Multiple Databases

MGDIJK · July 4, 2023, 7:23pm

Hi All,

I want to setup several databases and one master database. Where the master collects all data of all clients.

Connected to each client database is an Application. In this application an user can update, insert or delete records. An client is not always connected to the master. And on all clients the same tables are there, but installed on a different computer.

I want to connect each client to the master. Which gathers all data. And then the clients can after updating the master, update it self with record which are altered by other clients.

I'm doubting about merged replication, or create just queries manually to merge the data. But what about priorities? If the same record is edited on both clients?

How to prevent concurrency errors/ deadlocks?

In the master the data cannot be edited. And I want to solve it in the database, and not in the applications.

Can someone guide me in the right direction? Or provide a good book or online course. I have followed an udemy course, but that didn't cover it engough.

robert_volk · July 5, 2023, 3:11am

This statement:

And then the clients can after updating the master, update it self with record which are altered by other clients.

Seems contradictory to this:

In the master the data cannot be edited.

Also, regarding SQL Server, it uses a system database named "master", and for the sake of avoiding confusion, you might consider this database of yours as "central" or something similar. I'm going to use the term "central".

You mention replication, and that databases are maintained on separate systems. Are these databases distributed as, for instance, separate offices of one customer? And that these offices or locations need to operate independently, but then synchronize their data changes to a central location or database?

We will need these questions clarified before we can give a solid answer. Part of your post suggests a data warehouse, loading data from different sources. But other parts suggest a hub-and-spoke database architecture, where each component can originate writes.

MGDIJK · July 5, 2023, 6:39am

Hi Robert,

Thank you for your answers.

The clients are all local databases installed on laptops used on-site. On-site, there is not always a connection to the 'master' possible.

The user can edit (insert, update and delete) several tables in the local database.
When going back to the office the database needs to synchronize with the 'master'.
And at the same time 2 other users can have done the same. Which may result in conflict. But assuming they have not altered the same data.

The 'master' gathers all data of the three clients. And is purely used for data storage.
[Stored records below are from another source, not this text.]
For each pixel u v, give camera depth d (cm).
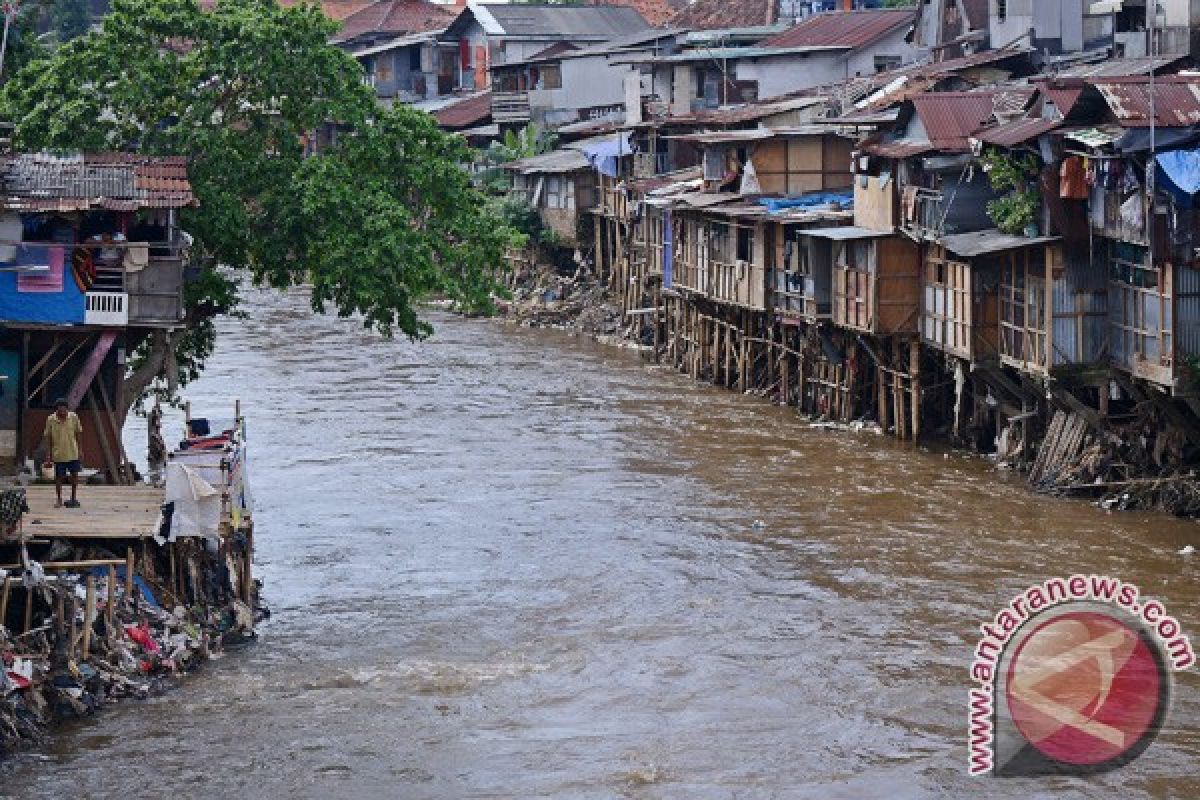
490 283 5053
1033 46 7056
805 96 7681
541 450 6000
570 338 8650
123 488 4062
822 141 6938
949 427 6103
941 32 7956
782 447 5994
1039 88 5119
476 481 5544
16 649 3388
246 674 3703
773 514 5072
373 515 5138
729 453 5912
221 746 3303
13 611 3516
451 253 4938
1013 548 4634
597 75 10431
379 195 4722
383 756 3278
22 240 4175
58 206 4119
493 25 11250
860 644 3897
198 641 3759
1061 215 4994
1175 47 6103
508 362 7869
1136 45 6706
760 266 6794
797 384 6794
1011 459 5578
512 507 5209
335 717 3466
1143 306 4866
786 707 3531
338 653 3869
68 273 4150
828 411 6456
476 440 6169
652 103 8562
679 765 3241
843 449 5934
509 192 9962
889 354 6191
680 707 3544
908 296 5928
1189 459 5022
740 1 11094
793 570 4497
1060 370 5106
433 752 3300
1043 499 5156
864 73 8506
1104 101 4884
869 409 6381
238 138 4772
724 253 7150
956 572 4431
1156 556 4519
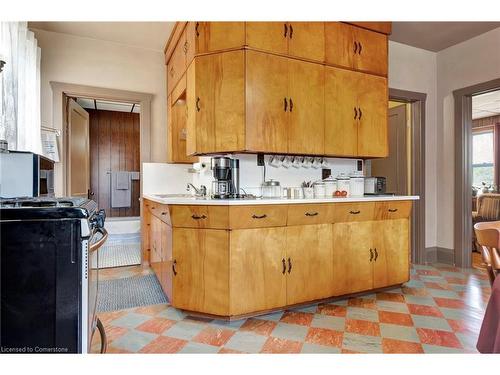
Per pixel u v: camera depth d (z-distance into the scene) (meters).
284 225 2.33
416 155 3.88
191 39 2.64
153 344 1.89
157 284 3.00
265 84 2.53
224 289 2.16
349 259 2.61
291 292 2.36
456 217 3.72
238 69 2.46
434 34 3.46
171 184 3.88
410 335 2.00
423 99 3.85
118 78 3.69
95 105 5.68
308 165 3.18
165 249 2.58
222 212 2.12
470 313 2.34
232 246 2.15
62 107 3.46
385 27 3.10
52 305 1.27
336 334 2.02
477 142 7.52
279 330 2.08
Please let me know if you require more info,

robert_volk · July 5, 2023, 11:34am

Thanks. Since any of your database instances can originate writes, this scenario is probably best served by merge replication.

The 'master' gathers all data of the three clients. And is purely used for data storage.

Again, I'll use "central" instead, for my own sanity. Based on this description, it sounds more like a data warehouse or repository. If your users won't be modifying data in this central database, and it's only written by synchronization operations, you have other options besides merge replication. SSIS packages, Change Data Capture (CDC). However, merge replication could still be used to sync it with remote instances, as and when they can make a connection.

On the other hand, I'm not seeing how this central database would matter, other than as a redundant copy, possibly for reporting. It wouldn't be necessary for a merge replication topology.

Regarding your question about deadlocks and concurrency, since the remote instances can't directly communicate, and are not updating a central database, these will unlikely to be a problem. Merge conflicts are different from deadlocks, and typically will not block multiple processes.

As for merge replication conflicts, you'd have to figure out a policy for handling them, the best way is to familiarize yourself with the existing features:

There's no magic or shortcut on how to handle conflicts. If the default handling won't cover your needs, you'll have to look at the more advanced options.

NoellaG · July 14, 2023, 6:57pm

We have a similar setup : central database has an interface to SAP and gets the SAP data. These are pushed to all local DB's through a transactional replication. Deliveries are created locally and are send to the central server every 15 minutes using a merge replication. Once they are on the central server the SAP interface sends the deliveries to SAP. Works like a charm for 5 years now.